Transcribed page contents:
◆ ◆ ◆ ◆ ◆

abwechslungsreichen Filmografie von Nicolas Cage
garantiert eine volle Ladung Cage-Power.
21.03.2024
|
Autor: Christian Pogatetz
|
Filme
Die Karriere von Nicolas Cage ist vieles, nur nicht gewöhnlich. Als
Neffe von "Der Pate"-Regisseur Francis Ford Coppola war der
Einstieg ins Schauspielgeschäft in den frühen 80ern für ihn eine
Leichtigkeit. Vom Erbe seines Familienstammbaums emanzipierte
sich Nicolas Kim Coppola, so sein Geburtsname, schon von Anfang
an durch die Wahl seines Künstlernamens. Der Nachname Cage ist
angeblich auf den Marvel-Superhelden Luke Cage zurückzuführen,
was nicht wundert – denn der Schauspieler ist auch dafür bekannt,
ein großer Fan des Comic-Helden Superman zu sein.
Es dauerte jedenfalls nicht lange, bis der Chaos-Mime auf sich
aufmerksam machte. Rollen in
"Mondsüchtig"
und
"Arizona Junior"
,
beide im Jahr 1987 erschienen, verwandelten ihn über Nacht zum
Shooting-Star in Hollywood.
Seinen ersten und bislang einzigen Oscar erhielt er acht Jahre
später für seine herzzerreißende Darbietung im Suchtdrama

◆ ◆ ◆ ◆ ◆

Work order:
A single number is the answer: the count of lines above that include the string "Nicolas".

Answer to this task:
3